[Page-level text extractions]
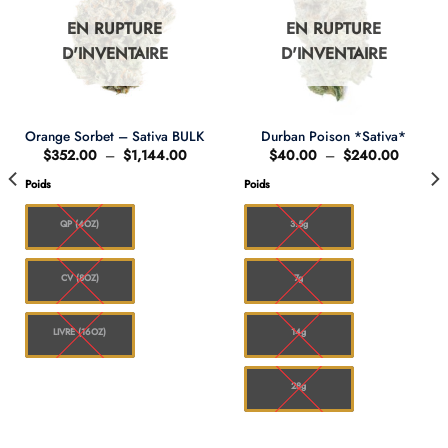
EN RUPTURE
EN RUPTURE
D'INVENTAIRE
D'INVENTAIRE
Orange Sorbet – Sativa BULK
Durban Poison *Sativa*
Plage
Plage
$
352.00
–
$
1,144.00
$
40.00
–
$
240.00
de
de
prix :
prix :
Poids
Poids
$352.00
$40.00
à
à
$1,144.00
$240.0
QP (4OZ)
3.5g
CV (8OZ)
7g
LIVRE (16OZ)
14g
28g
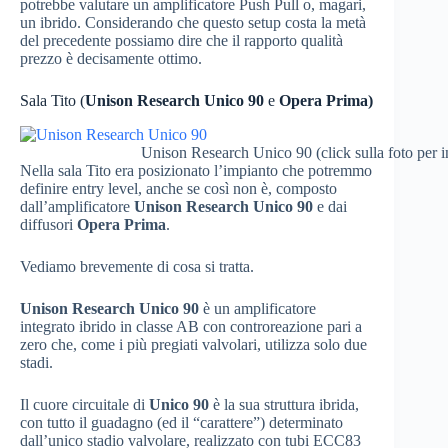
potrebbe valutare un amplificatore Push Pull o, magari,
un ibrido. Considerando che questo setup costa la metà
del precedente possiamo dire che il rapporto qualità
prezzo è decisamente ottimo.
Sala Tito (
Unison Research Unico 90
e
Opera Prima)
Unison Research Unico 90 (click sulla foto per i
Nella sala Tito era posizionato l’impianto che potremmo
definire entry level, anche se così non è, composto
dall’amplificatore
Unison Research Unico 90
e dai
diffusori
Opera Prima
.
Vediamo brevemente di cosa si tratta.
Unison Research Unico 90
è un amplificatore
integrato ibrido in classe AB con controreazione pari a
zero che, come i più pregiati valvolari, utilizza solo due
stadi.
Il cuore circuitale di
Unico 90
è la sua struttura ibrida,
con tutto il guadagno (ed il “carattere”) determinato
dall’unico stadio valvolare, realizzato con tubi ECC83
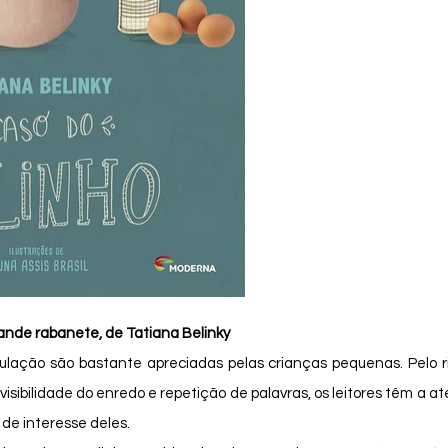
rande rabanete, de Tatiana Belinky
evisibilidade do enredo e repetição de palavras, os leitores têm a 
 de interesse deles. 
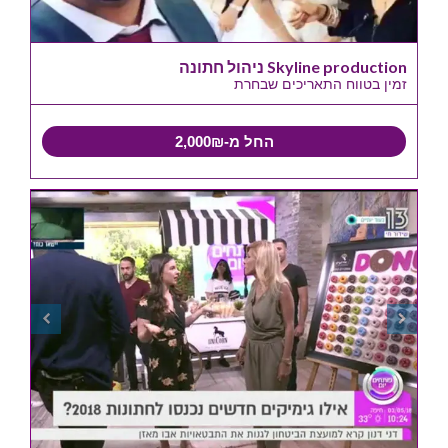
Skyline production ניהול חתונה
זמין בטווח התאריכים שבחרת
החל מ-2,000₪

» THE TASK:
Please reproduce the material above with every "Opera Prima" renamed to "Opera Classica", keeping everything else the same and omitting the pictures.

» EXPECTED OUTPUT:
EN RUPTURE
EN RUPTURE
D'INVENTAIRE
D'INVENTAIRE
Orange Sorbet – Sativa BULK
Durban Poison *Sativa*
Plage
Plage
$
352.00
–
$
1,144.00
$
40.00
–
$
240.00
de
de
prix :
prix :
Poids
Poids
$352.00
$40.00
à
à
$1,144.00
$240.0
QP (4OZ)
3.5g
CV (8OZ)
7g
LIVRE (16OZ)
14g
28g
potrebbe valutare un amplificatore Push Pull o, magari,
un ibrido. Considerando che questo setup costa la metà
del precedente possiamo dire che il rapporto qualità
prezzo è decisamente ottimo.
Sala Tito (
Unison Research Unico 90
e
Opera Classica)
Unison Research Unico 90 (click sulla foto per i
Nella sala Tito era posizionato l’impianto che potremmo
definire entry level, anche se così non è, composto
dall’amplificatore
Unison Research Unico 90
e dai
diffusori
Opera Classica
.
Vediamo brevemente di cosa si tratta.
Unison Research Unico 90
è un amplificatore
integrato ibrido in classe AB con controreazione pari a
zero che, come i più pregiati valvolari, utilizza solo due
stadi.
Il cuore circuitale di
Unico 90
è la sua struttura ibrida,
con tutto il guadagno (ed il “carattere”) determinato
dall’unico stadio valvolare, realizzato con tubi ECC83
rande rabanete, de Tatiana Belinky
evisibilidade do enredo e repetição de palavras, os leitores têm a 
 de interesse deles. 
Skyline production ניהול חתונה
זמין בטווח התאריכים שבחרת
החל מ-2,000₪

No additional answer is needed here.